This troper works for the same grocery company as Randy. The name tag he uses can easily be changed, as those badges are blank and filled-in with a label maker by managers rather than custom printed. I know the manager is a complete douche, but seriously, it's actually within the stores better interest to simply make a new sticker with his preferred name than keep it, due to: 1) customers frequently address employees by name and Randy's ego would cause him to constantly correct anyone who refers to him as "Robin", 2) suppose his direct supervisors/other employees know him as Randy; wouldn't they get confused if a customer asked/praised/complained about some guy named Robin? 3) are other people in the store named Robin? calling him by his preferred name (or even as Ram!) could prevent confusion over loudspeakers or incident reports.
Like you say, I think it's just emblematic of the store manager being a pedantic Control Freak tool.
The fact that Randy really doesn't like being recognized on the job might mean that he doesn't mind the name tag as much as it first seems, especially since fans might have no idea what his legal name is.
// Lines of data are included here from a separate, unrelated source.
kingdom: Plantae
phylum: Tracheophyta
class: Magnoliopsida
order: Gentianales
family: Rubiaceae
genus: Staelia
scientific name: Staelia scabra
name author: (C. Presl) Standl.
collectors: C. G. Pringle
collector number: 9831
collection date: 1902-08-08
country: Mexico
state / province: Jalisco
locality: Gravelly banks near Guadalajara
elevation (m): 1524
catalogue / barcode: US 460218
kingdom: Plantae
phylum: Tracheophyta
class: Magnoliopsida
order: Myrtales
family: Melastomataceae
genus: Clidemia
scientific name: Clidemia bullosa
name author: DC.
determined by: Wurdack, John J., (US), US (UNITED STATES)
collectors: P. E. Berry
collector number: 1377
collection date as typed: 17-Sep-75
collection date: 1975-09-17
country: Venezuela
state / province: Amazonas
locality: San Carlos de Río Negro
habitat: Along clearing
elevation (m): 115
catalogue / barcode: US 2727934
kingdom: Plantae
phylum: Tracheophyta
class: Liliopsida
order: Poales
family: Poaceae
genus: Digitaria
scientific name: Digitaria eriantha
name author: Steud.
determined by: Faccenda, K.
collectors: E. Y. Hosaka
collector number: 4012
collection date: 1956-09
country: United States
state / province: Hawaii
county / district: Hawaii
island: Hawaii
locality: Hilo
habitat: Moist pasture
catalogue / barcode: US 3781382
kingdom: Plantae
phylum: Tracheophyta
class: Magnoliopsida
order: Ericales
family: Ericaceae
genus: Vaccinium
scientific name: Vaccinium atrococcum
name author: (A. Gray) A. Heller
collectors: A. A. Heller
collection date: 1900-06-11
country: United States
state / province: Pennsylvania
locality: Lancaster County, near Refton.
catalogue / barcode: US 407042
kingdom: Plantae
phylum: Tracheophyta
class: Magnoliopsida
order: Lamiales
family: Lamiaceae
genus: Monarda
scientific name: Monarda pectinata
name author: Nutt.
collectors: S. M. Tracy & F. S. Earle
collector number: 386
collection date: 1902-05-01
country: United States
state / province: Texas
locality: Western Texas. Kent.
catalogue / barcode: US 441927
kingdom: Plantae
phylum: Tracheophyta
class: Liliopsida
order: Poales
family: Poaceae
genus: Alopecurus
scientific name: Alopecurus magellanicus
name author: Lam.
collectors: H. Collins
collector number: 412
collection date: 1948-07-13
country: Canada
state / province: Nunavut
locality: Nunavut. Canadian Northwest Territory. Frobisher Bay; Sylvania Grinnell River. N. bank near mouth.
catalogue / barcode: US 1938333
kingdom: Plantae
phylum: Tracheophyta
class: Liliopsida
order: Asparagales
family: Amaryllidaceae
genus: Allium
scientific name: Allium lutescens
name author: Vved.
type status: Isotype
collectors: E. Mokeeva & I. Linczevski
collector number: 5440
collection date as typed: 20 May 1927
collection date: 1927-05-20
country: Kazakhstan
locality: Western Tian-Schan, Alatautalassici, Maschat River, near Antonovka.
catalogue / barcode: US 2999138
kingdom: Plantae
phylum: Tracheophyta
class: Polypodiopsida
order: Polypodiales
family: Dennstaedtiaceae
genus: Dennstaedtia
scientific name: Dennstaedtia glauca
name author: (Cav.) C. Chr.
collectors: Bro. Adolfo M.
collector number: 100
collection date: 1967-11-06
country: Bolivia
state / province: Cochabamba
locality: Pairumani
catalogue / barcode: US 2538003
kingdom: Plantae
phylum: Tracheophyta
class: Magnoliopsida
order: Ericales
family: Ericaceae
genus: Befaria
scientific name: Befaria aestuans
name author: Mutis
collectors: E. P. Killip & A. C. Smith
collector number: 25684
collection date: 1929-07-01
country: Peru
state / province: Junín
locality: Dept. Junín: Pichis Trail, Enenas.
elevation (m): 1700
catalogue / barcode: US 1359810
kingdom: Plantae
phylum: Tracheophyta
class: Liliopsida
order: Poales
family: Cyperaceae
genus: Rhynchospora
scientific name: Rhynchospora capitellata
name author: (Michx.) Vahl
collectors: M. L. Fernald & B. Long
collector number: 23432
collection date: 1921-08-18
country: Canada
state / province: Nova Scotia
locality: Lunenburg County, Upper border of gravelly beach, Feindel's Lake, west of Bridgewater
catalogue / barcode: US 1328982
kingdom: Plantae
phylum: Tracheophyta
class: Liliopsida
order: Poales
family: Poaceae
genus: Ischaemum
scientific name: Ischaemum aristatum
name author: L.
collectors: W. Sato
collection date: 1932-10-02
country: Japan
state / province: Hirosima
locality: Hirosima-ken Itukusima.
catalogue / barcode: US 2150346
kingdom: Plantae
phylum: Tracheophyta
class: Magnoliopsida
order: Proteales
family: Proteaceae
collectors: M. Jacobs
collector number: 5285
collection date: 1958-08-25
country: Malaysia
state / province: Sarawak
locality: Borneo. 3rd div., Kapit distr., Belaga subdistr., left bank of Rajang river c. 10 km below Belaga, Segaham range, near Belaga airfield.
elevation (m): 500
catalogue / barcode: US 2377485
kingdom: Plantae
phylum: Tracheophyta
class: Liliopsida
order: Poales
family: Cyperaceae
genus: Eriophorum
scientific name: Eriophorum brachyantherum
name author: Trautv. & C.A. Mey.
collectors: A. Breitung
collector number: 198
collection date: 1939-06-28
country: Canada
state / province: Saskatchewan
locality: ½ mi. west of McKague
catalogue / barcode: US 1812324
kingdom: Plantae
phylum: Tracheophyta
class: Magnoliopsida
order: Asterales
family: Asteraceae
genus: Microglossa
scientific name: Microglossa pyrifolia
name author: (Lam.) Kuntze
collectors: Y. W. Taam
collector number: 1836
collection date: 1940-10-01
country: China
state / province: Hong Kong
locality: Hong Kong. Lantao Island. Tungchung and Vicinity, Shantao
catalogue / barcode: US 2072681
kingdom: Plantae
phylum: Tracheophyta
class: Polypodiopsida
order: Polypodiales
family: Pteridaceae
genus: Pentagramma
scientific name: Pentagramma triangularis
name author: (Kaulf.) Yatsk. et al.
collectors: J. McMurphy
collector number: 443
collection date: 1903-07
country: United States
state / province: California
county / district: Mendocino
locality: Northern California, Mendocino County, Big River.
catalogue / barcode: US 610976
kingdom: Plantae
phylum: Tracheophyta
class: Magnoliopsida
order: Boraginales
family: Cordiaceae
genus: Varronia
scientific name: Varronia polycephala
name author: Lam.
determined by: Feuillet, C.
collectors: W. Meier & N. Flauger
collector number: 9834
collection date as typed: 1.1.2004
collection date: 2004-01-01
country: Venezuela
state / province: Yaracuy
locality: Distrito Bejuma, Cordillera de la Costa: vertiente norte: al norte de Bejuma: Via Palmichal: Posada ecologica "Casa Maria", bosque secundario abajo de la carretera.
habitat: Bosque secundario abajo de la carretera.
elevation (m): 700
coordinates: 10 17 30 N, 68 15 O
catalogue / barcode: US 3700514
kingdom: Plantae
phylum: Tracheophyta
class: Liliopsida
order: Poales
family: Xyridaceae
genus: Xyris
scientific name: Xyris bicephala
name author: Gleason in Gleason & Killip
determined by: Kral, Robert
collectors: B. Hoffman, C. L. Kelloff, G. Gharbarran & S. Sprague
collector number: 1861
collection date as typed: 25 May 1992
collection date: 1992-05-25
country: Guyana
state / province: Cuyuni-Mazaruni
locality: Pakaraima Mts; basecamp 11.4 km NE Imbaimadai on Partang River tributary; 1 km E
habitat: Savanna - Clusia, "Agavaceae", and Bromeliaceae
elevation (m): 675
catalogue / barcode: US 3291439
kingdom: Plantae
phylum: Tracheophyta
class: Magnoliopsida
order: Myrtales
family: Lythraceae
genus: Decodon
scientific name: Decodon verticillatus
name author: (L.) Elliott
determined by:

How the hell did Randy afford the rights to Sweet Child o' Mine?
Most (read: almost all) indy wrestling shows don't bother securing the rights to songs they use. Sometimes this does get them in trouble. For example, Metallica sued Paul Heyman for $5 million for all the times "Enter Sandman" was played for The Sandman's entrance.
The show might not have been televised. ROH did have a TV deal but it tapes a lot of its shows exclusively for DVD, as do a lot of other indie promotions. Technically indie promotions don't secure rights for the songs the wrestlers use as entrance music. Though I believe ROH's sister promotion SHIMMER edited out the entrances when it first started taping for DVD because they were sold in actual shops so they needed to edit out the entrance music.
Hell, Randy might be an in-story friend of Axel Rose just like the real-life Rourke is.